- [Text segment]
--*--

Gertie didn't like to think about the future.
40 years was a long time, and her lifeline was short.
She forced her mind forward through the decades,
and as always, her mind returned.
to the cold comfort of dirt and earth.
She refused to write a letter for the time capsule
and wound up in Principal West's office,
where she'd already learn to keep her mouth shut.
He had no interest in water-bubblers and bullies.
He only wondered why she didn't try harder to fit in.
Why do you have to make things so difficult, Gertrude?
Do I need to call your parents again?
And he didn't notice the way she cringed as he reached for the phone,
how pale she turned when he lifted the receiver from its cradle
and threatened to dial.
He held it in the air,
suggested she think about it over lunchtime,
try again, try harder.
She promised she would,
and he hung up the phone.
And wash those fingernails.
They're filthy.
And she scrubbed at those nails
to the skin on her fingers was raw,
confined to the dribbles of the dirty-gurdy-bubbler,
willing herself to think forward,
to span the decades and see what the future held for her.
But all she saw was dirt.
All she craved was.
dirt, and soon she was back in the garden, seeking comfort from salators and mud. She didn't
bring her lunch that day, the last few slices of bread too mouldy to cut away, and the canteen
smelled like sausage rolls and finger buns. She wondered what it was like to have a pocketful
of loose coins and filled her own with dirt to compare. She joined the canteen queue and hoped
the lunch ladies would think it was worth something. Where's your veggie mite sandwich,
Dirty Gertie, they all teased her, but she kept her eyes forward, inching ahead one purchase at a time.

--*--

- [Supplied material]
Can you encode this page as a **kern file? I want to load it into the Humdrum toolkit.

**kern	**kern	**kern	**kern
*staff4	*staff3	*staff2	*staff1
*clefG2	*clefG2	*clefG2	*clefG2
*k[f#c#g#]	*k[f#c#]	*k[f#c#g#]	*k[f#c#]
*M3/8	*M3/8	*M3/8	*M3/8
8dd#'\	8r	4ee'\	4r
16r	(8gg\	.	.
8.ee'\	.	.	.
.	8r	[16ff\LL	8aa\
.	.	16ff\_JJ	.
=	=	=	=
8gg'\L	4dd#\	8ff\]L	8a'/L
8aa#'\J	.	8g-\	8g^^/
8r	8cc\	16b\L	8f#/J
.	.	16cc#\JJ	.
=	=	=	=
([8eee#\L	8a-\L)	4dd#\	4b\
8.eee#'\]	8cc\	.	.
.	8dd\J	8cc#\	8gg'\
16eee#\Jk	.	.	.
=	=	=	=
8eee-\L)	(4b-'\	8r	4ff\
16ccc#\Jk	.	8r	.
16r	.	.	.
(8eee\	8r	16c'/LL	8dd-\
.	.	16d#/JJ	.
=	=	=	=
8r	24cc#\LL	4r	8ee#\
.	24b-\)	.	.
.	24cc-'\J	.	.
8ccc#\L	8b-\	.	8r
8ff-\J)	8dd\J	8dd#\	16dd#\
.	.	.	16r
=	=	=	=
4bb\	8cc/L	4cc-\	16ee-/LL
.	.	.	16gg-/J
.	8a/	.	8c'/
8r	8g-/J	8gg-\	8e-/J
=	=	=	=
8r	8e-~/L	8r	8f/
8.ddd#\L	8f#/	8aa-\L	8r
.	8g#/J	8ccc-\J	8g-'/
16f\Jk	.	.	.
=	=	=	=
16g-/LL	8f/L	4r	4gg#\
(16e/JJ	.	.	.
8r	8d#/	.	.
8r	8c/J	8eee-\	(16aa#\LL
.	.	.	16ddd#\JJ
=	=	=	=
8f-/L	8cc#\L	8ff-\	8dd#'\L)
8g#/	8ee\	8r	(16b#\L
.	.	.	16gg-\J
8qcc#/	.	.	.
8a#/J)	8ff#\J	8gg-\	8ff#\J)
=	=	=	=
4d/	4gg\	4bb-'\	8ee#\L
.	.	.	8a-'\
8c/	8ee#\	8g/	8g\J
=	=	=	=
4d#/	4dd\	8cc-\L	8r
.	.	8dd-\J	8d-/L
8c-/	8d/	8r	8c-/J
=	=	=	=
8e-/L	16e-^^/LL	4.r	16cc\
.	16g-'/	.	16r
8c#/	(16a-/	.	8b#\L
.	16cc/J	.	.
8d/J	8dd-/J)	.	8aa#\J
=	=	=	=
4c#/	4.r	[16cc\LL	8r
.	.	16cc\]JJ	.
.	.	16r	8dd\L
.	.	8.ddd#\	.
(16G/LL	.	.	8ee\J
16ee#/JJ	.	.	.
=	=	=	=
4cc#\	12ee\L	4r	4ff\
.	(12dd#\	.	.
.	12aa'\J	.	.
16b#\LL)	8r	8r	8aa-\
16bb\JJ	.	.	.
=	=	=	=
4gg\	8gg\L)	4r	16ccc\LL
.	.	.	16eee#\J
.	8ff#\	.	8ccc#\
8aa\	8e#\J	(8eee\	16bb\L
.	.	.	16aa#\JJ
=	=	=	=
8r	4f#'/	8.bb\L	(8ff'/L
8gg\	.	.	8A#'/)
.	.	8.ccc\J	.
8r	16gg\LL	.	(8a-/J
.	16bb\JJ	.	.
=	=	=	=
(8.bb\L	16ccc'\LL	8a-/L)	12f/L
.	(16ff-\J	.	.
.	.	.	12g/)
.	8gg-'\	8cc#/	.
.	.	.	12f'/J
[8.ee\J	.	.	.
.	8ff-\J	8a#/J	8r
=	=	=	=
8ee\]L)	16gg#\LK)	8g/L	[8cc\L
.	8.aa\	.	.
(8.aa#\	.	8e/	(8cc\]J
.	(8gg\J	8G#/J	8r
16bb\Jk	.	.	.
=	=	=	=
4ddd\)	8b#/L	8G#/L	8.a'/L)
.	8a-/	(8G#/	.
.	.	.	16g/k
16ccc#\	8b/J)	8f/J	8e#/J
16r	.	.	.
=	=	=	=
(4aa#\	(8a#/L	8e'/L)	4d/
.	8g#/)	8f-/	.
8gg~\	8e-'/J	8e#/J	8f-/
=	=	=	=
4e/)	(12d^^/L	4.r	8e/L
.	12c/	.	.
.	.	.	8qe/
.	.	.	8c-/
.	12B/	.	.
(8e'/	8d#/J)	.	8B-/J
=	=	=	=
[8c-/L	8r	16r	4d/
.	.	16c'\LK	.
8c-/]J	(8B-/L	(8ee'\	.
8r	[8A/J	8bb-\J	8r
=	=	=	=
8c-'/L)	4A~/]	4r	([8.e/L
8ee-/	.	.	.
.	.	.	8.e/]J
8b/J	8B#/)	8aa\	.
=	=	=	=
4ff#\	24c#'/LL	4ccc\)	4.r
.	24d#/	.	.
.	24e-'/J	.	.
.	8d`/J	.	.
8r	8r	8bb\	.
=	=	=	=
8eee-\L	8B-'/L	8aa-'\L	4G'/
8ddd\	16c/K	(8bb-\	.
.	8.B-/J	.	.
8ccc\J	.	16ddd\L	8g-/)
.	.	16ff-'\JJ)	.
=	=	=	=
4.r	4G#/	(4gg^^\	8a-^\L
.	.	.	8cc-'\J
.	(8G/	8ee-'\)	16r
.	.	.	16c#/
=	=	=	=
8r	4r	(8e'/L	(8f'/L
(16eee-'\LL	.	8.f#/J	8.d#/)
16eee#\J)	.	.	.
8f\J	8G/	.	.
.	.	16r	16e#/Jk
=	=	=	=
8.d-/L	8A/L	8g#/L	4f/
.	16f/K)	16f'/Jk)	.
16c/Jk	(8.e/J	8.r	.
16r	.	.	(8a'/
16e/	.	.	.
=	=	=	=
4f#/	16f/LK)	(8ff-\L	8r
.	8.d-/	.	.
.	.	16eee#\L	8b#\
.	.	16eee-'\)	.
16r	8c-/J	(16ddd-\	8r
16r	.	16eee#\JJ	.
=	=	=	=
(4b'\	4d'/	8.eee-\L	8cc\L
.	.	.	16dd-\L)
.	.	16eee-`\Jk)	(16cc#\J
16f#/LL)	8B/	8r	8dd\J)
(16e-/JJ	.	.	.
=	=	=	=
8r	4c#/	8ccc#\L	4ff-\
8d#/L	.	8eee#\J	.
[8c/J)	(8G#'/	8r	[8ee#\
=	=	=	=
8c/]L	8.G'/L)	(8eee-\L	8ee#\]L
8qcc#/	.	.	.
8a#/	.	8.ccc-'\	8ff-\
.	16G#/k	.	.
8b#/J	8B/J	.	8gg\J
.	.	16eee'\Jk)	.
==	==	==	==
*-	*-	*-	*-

--*--

- [Task A]
In the story about Gertie, what did she refuse to write?
- [Task B]
Return, word for word, the part of the story about Gertie that opens with the words containing "Gertie didn't like" and closes with "water-bubblers and bullies.".

- [Final answer A]
A letter for the time capsule.

- [Final answer B]
Gertie didn't like to think about the future.
40 years was a long time, and her lifeline was short.
She forced her mind forward through the decades,
and as always, her mind returned.
to the cold comfort of dirt and earth.
She refused to write a letter for the time capsule
and wound up in Principal West's office,
where she'd already learn to keep her mouth shut.
He had no interest in water-bubblers and bullies.